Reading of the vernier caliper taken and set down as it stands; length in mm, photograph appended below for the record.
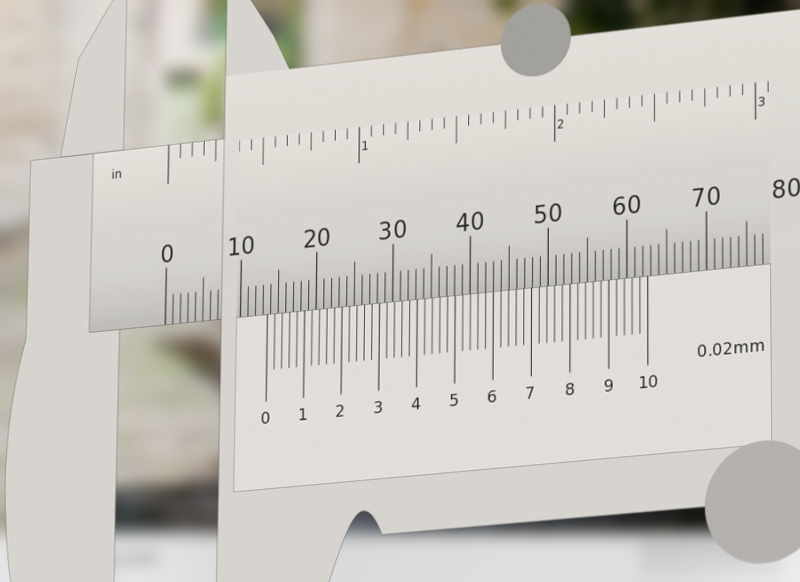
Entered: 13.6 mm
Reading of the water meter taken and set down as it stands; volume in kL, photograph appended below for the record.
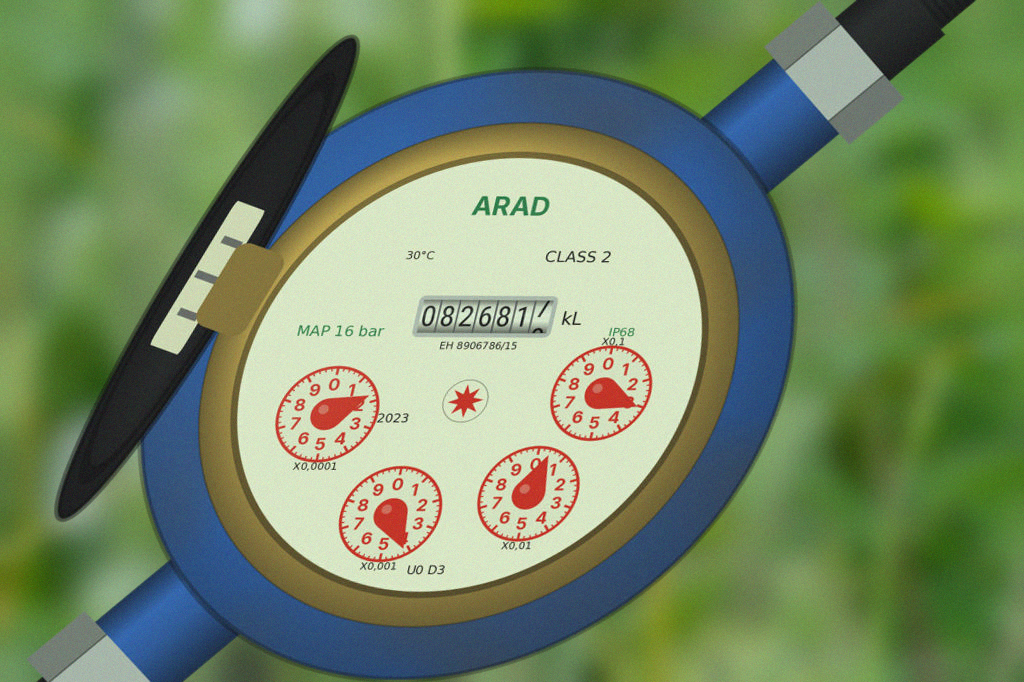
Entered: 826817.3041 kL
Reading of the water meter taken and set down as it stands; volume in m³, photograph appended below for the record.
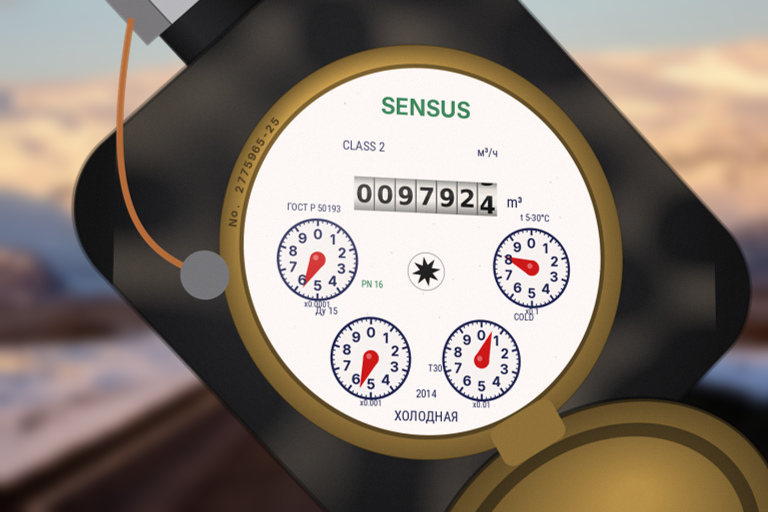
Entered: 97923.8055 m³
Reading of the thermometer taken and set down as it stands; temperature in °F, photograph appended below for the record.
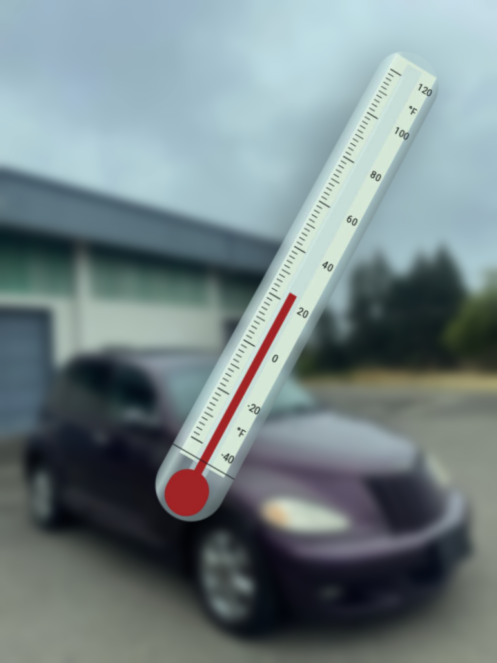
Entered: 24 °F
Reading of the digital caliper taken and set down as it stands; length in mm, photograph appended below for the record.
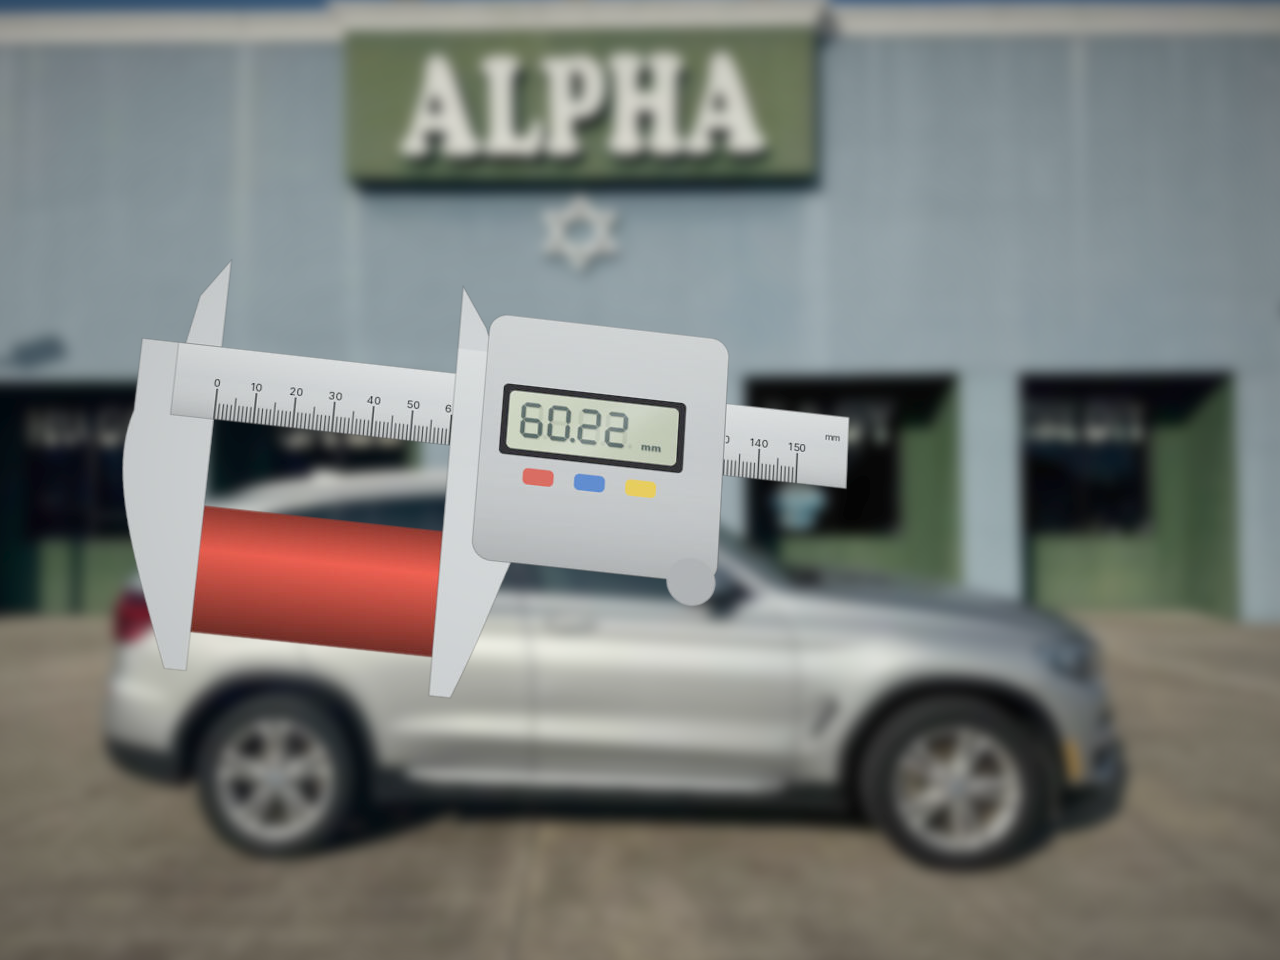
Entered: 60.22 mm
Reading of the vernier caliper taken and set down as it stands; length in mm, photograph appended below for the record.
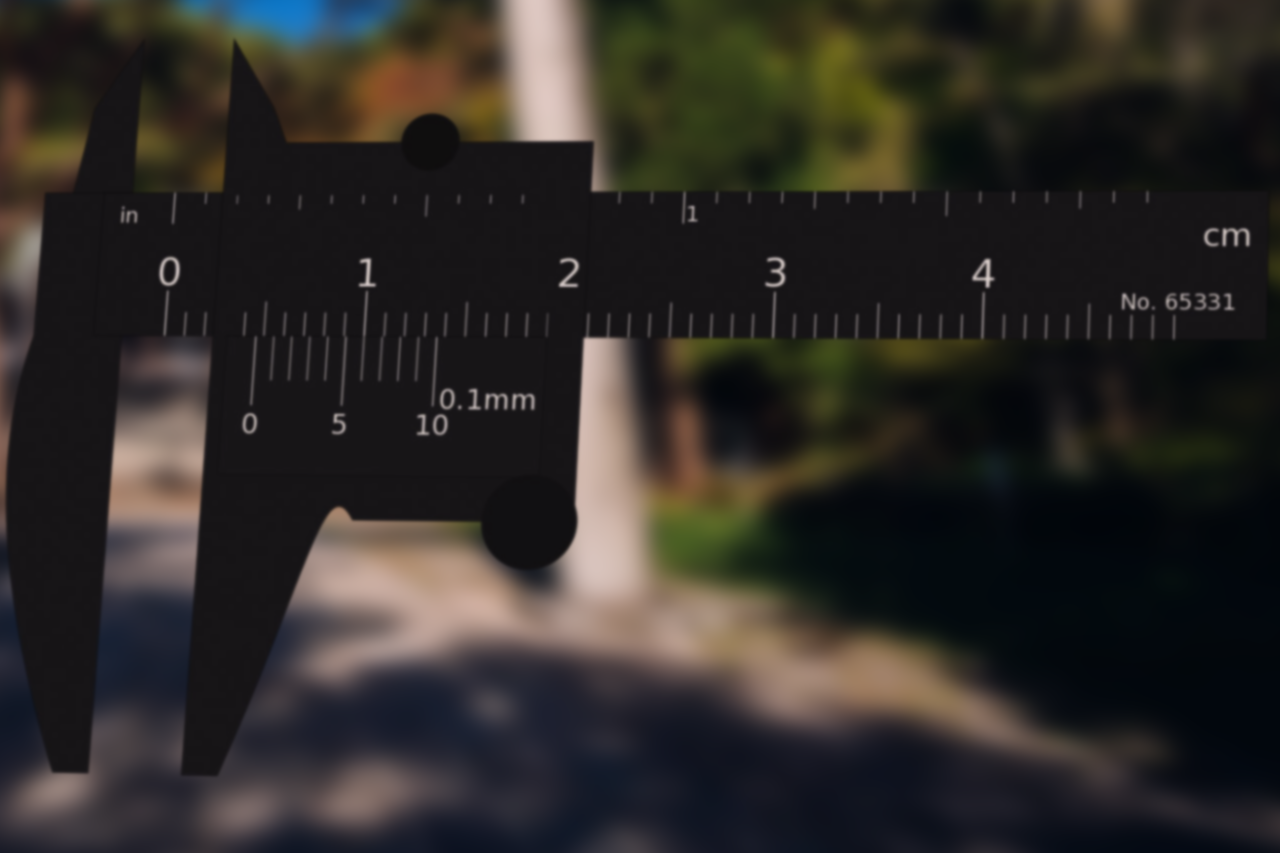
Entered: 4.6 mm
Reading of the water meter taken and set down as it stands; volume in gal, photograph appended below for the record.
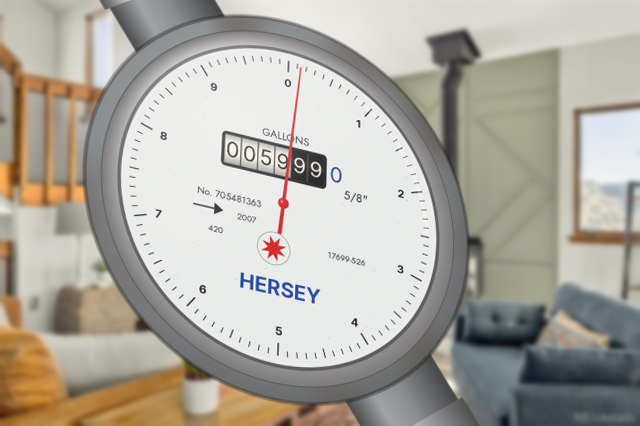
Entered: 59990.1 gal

About this task
Express every line of the items above as a Markdown table with the columns Row and Line, numbering each row and skipping blank lines. Leave the pictures out.

Response
| Row | Line |
|---|---|
| 1 | Reading of the vernier caliper taken and set down as it stands; length in mm, photograph appended below for the record. |
| 2 | Entered: 13.6 mm |
| 3 | Reading of the water meter taken and set down as it stands; volume in kL, photograph appended below for the record. |
| 4 | Entered: 826817.3041 kL |
| 5 | Reading of the water meter taken and set down as it stands; volume in m³, photograph appended below for the record. |
| 6 | Entered: 97923.8055 m³ |
| 7 | Reading of the thermometer taken and set down as it stands; temperature in °F, photograph appended below for the record. |
| 8 | Entered: 24 °F |
| 9 | Reading of the digital caliper taken and set down as it stands; length in mm, photograph appended below for the record. |
| 10 | Entered: 60.22 mm |
| 11 | Reading of the vernier caliper taken and set down as it stands; length in mm, photograph appended below for the record. |
| 12 | Entered: 4.6 mm |
| 13 | Reading of the water meter taken and set down as it stands; volume in gal, photograph appended below for the record. |
| 14 | Entered: 59990.1 gal |